Exercise details
Lines from the one containing "text_box [524, 806, 590, 871]" through the last one in the data below: write them out word for word, and only them.

[Items from a dataset]
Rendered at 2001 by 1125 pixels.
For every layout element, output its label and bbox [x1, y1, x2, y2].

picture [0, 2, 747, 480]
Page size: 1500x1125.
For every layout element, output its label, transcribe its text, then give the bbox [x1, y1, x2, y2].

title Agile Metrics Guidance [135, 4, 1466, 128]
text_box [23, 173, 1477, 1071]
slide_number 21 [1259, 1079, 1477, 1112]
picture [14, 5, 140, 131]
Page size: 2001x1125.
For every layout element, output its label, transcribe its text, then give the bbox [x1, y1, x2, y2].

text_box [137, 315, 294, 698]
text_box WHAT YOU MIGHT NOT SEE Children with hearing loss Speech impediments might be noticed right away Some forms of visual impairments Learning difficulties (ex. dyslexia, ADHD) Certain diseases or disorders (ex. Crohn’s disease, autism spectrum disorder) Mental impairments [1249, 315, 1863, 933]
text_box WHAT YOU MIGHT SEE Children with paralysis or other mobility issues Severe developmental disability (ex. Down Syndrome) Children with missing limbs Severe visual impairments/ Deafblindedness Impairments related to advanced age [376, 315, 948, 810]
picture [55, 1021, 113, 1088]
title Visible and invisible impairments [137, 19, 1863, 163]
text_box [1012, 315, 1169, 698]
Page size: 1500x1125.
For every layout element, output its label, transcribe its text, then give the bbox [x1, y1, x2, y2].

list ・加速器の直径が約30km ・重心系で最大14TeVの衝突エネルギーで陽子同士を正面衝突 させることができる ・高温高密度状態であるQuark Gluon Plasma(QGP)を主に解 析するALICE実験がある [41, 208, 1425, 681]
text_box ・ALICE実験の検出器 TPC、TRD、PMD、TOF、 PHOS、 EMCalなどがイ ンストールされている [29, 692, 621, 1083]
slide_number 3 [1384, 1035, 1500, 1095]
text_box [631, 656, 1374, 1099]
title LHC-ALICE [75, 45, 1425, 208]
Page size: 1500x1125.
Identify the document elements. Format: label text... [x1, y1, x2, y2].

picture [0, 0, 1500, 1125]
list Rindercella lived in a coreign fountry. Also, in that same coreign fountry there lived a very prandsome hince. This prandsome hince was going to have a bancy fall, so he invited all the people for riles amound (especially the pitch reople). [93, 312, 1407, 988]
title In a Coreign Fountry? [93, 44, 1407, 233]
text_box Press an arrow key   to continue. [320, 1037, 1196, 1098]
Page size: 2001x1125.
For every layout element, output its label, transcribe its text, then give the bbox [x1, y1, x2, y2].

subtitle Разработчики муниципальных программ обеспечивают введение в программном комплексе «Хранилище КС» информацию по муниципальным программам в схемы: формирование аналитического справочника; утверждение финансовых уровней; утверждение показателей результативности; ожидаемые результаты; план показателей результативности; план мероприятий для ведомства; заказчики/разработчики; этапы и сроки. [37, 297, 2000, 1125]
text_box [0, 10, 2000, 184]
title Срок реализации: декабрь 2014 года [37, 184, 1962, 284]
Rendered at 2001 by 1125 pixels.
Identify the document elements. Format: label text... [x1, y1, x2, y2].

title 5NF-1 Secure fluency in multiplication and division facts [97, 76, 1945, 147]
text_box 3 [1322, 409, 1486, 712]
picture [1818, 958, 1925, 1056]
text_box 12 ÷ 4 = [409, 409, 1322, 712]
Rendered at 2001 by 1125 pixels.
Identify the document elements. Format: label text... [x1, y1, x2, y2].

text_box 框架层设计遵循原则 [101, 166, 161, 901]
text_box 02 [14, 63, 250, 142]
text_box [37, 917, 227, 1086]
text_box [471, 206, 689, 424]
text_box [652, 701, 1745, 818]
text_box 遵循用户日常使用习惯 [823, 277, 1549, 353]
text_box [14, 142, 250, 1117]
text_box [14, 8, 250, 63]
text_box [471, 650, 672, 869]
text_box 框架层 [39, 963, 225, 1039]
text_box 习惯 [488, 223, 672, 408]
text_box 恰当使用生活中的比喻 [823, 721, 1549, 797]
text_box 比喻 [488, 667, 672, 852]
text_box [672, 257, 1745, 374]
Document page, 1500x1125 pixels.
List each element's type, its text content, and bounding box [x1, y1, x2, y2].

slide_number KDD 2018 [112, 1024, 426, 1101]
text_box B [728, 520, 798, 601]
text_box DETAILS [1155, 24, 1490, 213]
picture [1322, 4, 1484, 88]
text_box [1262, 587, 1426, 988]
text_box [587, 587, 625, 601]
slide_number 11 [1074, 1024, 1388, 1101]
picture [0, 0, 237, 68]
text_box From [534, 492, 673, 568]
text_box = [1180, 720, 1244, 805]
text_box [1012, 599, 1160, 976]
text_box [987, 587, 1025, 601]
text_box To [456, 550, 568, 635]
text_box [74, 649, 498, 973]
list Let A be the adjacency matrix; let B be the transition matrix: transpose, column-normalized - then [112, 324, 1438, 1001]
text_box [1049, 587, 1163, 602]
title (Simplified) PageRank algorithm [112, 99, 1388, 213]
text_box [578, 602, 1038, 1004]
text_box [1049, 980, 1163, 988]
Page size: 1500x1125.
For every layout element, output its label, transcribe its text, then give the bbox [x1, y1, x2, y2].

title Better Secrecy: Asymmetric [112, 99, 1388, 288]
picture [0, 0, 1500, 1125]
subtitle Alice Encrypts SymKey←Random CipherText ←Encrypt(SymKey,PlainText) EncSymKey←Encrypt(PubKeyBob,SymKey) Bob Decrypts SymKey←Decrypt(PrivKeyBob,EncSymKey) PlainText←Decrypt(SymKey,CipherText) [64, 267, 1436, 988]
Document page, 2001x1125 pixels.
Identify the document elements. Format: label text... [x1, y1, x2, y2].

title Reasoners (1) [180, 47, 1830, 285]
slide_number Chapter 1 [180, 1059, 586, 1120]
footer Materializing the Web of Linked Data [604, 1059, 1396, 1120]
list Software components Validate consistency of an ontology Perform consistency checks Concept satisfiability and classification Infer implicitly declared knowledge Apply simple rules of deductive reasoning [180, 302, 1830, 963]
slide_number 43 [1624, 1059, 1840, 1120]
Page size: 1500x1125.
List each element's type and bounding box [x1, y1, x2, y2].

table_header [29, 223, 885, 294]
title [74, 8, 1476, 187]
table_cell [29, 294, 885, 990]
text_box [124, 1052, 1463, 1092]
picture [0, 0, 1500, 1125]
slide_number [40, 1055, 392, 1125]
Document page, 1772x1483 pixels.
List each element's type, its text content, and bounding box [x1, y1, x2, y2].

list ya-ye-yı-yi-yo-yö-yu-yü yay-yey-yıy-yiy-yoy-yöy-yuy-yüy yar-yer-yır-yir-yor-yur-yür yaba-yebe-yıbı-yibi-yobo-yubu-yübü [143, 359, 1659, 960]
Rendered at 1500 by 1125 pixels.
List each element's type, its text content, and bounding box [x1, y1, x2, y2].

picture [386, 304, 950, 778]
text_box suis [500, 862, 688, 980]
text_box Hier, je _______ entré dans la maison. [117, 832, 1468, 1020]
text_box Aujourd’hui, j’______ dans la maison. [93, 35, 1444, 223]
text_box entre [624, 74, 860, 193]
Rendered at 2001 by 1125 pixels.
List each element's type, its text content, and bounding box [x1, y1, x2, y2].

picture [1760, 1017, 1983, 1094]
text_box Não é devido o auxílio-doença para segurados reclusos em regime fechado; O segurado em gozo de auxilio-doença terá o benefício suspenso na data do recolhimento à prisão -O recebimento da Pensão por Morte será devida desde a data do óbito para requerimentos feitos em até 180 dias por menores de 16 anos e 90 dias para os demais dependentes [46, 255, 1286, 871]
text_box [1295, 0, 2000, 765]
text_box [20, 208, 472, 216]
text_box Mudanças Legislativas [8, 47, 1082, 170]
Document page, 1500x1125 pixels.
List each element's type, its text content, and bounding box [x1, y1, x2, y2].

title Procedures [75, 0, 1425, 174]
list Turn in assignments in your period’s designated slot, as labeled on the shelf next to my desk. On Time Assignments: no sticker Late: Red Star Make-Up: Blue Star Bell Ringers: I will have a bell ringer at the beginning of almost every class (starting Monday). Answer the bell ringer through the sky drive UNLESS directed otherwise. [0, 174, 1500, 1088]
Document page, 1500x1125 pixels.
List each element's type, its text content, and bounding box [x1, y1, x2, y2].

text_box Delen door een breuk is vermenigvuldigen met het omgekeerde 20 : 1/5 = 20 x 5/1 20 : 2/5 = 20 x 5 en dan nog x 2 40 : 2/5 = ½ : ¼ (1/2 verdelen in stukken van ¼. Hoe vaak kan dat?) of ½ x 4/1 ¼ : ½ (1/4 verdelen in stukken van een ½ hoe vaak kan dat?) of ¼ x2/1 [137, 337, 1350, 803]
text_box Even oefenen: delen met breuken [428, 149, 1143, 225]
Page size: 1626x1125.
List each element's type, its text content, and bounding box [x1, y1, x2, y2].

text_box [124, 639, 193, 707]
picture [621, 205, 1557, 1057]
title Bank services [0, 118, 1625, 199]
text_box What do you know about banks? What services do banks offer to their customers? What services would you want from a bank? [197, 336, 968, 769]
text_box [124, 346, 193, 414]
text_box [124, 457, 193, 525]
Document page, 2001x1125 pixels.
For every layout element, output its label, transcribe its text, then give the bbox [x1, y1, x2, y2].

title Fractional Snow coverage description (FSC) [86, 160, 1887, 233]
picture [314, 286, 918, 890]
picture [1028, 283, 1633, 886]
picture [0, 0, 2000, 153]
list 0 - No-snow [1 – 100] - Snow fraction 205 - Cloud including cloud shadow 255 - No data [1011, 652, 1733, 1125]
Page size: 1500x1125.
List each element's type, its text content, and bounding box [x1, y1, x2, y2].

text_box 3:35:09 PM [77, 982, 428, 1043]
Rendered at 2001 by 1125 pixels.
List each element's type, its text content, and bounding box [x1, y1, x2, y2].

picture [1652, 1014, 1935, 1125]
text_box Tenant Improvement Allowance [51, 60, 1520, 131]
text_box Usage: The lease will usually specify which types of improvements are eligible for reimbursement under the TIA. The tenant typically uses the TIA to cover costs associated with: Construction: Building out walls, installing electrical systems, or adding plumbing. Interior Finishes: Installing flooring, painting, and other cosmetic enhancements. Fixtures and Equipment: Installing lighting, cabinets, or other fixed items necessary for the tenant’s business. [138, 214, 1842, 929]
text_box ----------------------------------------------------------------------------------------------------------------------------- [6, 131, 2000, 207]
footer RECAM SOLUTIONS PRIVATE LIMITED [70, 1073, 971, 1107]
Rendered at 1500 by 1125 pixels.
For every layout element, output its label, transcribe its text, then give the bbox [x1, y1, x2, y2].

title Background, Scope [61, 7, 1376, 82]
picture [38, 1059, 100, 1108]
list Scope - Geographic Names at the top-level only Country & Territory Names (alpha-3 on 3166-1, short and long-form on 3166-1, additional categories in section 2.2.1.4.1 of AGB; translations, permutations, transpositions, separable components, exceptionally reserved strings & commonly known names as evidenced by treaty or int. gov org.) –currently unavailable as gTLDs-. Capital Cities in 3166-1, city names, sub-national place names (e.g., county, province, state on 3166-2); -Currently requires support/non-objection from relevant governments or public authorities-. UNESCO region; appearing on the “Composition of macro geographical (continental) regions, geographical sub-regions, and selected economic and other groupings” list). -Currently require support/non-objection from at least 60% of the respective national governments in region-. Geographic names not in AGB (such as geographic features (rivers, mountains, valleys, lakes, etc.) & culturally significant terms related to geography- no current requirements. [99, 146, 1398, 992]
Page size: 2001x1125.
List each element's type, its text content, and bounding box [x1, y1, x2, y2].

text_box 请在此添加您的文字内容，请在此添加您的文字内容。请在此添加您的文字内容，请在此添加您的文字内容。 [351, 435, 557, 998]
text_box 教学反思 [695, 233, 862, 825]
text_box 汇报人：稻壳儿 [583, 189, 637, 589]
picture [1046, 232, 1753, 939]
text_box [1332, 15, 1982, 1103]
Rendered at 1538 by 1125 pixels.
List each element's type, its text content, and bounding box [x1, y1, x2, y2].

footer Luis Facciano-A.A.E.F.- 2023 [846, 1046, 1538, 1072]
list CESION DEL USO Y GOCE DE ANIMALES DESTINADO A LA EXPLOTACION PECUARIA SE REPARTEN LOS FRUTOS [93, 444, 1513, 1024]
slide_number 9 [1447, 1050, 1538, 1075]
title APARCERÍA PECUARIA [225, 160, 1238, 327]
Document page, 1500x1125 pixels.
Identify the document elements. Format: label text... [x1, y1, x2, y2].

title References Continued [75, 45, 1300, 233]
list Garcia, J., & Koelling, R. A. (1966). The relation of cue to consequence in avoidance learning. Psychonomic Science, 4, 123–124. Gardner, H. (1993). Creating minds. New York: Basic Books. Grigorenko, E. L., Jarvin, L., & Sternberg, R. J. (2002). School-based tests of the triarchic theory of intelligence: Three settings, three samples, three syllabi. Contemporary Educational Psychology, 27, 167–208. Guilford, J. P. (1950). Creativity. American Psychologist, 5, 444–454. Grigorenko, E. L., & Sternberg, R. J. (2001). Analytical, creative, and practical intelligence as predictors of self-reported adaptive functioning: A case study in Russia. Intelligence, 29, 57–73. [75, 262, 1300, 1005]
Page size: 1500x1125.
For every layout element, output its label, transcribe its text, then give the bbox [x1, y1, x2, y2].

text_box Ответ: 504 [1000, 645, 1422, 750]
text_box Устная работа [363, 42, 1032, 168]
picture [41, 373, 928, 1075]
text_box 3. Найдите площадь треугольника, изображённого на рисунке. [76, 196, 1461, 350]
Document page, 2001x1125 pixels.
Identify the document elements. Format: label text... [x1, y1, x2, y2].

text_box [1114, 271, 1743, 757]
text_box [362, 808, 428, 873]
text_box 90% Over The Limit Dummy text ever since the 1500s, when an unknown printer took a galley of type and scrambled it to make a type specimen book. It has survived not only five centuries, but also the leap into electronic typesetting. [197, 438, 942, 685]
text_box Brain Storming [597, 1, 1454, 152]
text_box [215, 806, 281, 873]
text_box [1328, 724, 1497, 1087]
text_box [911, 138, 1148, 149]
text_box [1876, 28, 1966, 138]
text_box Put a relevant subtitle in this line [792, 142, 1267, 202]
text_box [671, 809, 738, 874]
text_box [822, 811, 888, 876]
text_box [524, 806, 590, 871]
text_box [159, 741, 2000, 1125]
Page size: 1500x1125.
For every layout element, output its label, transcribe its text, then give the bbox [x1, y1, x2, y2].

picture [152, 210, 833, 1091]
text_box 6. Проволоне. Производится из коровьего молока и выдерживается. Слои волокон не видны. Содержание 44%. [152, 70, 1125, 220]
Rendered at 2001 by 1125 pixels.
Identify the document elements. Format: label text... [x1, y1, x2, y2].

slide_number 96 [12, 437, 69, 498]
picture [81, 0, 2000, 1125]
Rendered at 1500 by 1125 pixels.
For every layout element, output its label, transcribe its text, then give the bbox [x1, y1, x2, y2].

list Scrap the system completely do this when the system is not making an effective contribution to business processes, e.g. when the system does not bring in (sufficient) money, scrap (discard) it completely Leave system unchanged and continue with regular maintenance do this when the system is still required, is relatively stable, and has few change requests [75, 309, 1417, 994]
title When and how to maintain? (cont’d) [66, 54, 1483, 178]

Response for this exercise
text_box [524, 806, 590, 871]
text_box [159, 741, 2000, 1125]
Page size: 1500x1125.
For every layout element, output its label, transcribe its text, then give the bbox [x1, y1, x2, y2].

picture [152, 210, 833, 1091]
text_box 6. Проволоне. Производится из коровьего молока и выдерживается. Слои волокон не видны. Содержание 44%. [152, 70, 1125, 220]
Rendered at 2001 by 1125 pixels.
Identify the document elements. Format: label text... [x1, y1, x2, y2].

slide_number 96 [12, 437, 69, 498]
picture [81, 0, 2000, 1125]
Rendered at 1500 by 1125 pixels.
For every layout element, output its label, transcribe its text, then give the bbox [x1, y1, x2, y2].

list Scrap the system completely do this when the system is not making an effective contribution to business processes, e.g. when the system does not bring in (sufficient) money, scrap (discard) it completely Leave system unchanged and continue with regular maintenance do this when the system is still required, is relatively stable, and has few change requests [75, 309, 1417, 994]
title When and how to maintain? (cont’d) [66, 54, 1483, 178]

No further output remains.